After phosphorylation by Cyclin D:Cdk4/6, mono-phosphorylated Rb binds to E2F family proteins, preventing their target genes from being transcribed; interestingly, one of the target genes is cyclin E. The rate-limiting switch-like step to initially activate the cyclin E/Cdk2 complex after Rb mono-phosphorylation is currently unknown, but it is hypothesized that the activation is regulated by an unidentified metabolic sensor, such that once the necessary metabolic threshold has been exceeded, the sensor activates Cyclin E/Cdk2. The metabolic sensor's activation of the cyclin E/Cdk2 complex initiates the process of Rb hyper-phosphorylation of Rb.

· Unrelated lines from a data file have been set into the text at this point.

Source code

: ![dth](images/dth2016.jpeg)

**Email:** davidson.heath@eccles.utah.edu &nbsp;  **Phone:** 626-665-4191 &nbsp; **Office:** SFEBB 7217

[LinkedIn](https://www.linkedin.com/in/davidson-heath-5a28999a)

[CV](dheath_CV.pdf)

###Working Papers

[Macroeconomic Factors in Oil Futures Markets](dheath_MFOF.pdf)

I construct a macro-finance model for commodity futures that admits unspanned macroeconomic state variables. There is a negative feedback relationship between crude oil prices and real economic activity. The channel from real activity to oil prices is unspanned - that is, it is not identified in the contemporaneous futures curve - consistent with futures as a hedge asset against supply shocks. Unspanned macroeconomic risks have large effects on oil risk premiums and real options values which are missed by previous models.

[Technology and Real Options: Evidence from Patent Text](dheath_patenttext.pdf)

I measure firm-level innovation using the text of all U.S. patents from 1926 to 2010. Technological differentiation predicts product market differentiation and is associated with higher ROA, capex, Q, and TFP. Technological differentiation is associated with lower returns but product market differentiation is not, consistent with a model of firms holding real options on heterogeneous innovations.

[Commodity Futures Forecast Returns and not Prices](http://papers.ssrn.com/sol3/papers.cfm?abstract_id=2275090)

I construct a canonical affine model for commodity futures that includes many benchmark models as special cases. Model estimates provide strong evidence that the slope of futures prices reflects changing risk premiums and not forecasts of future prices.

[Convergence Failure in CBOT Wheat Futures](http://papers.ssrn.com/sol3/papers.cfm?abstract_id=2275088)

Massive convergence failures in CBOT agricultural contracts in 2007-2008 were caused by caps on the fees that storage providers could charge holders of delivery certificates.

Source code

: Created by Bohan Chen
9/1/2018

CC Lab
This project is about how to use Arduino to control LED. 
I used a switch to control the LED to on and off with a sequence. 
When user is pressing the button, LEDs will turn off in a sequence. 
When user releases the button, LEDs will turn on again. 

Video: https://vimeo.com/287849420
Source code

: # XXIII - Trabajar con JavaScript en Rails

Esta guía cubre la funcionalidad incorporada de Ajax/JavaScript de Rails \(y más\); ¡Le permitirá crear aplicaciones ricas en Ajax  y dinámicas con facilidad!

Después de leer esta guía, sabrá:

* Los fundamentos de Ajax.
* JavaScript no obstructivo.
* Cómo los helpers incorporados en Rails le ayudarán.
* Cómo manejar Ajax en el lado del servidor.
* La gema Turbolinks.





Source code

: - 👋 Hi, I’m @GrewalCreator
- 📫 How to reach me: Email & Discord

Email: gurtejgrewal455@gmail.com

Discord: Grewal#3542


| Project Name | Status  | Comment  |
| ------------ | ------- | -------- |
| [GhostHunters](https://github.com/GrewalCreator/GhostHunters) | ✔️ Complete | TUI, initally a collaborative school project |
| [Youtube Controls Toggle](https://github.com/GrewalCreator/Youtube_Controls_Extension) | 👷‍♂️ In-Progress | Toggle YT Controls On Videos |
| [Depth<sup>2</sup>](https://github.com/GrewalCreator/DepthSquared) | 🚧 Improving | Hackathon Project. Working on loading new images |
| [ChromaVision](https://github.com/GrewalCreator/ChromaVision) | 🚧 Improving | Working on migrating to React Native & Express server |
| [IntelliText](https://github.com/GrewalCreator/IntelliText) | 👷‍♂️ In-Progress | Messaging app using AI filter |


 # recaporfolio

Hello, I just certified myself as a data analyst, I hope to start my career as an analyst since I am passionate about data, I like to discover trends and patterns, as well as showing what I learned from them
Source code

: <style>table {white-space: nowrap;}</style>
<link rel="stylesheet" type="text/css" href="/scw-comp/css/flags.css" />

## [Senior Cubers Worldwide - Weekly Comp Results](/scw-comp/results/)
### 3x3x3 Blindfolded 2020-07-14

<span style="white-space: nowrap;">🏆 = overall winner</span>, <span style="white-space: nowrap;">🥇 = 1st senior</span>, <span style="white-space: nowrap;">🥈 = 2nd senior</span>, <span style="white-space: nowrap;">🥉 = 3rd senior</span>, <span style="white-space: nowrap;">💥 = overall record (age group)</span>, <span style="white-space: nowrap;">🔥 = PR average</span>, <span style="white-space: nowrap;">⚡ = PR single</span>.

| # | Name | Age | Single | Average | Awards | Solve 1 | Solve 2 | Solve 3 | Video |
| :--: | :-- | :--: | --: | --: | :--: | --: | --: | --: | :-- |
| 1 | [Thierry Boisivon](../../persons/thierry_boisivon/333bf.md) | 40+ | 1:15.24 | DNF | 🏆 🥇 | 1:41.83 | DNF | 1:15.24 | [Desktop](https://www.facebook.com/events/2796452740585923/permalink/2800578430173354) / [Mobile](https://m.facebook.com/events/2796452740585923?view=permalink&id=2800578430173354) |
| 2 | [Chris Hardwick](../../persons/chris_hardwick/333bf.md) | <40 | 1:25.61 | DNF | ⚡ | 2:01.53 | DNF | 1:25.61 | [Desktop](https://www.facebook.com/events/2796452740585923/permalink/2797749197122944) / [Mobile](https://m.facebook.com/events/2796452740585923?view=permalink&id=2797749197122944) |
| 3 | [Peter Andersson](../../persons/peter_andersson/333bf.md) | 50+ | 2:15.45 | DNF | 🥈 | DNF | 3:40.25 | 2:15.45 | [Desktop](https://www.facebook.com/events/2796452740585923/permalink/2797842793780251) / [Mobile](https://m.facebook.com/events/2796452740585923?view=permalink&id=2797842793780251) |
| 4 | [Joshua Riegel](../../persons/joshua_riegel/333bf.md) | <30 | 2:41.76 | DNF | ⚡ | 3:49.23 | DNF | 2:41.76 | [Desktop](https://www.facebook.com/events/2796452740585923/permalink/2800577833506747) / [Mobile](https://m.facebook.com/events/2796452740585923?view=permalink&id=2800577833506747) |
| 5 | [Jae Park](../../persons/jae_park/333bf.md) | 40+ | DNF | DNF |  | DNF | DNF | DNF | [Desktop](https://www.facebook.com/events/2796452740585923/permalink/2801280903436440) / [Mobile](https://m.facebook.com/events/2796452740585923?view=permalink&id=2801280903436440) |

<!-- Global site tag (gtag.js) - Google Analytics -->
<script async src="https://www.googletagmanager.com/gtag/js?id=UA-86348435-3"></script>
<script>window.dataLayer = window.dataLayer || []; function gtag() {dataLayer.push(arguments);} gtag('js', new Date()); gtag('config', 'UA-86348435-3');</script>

Mono-phosphorylated Rb inactivates E2F TFs, but hyper-phosphorylation of Rb results in Rb inactivation, causing the release of E2F proteins from the Rb binding cleft and consequent activation of the E2F family proteins to initiate transcription of their target genes. As a result, more cyclin E is transcribed and more cyclin E/Cdk2 complex is formed and activated. Thus, since cyclin E/Cdk2 activates its transcription factors, cyclin E/Cdk2 can facilitate its own activation, leading to a rapid accumulation of the complex and simultaneous rapid hyper-phosphorylation (i.e. inactivation) of Rb. The rapid inactivation of Rb causes a sudden switch-like transition through the late G1 restriction point (and into S phase). In summary, cyclin E/Cdk2's inactivation of Rb activates E2F which activates more cylin E (and thus the cyclin E/Cdk2 complex), creating a strong positive feedback loop that results in sudden inactivation of Rb and the irreversible push out of G1 and into S phase.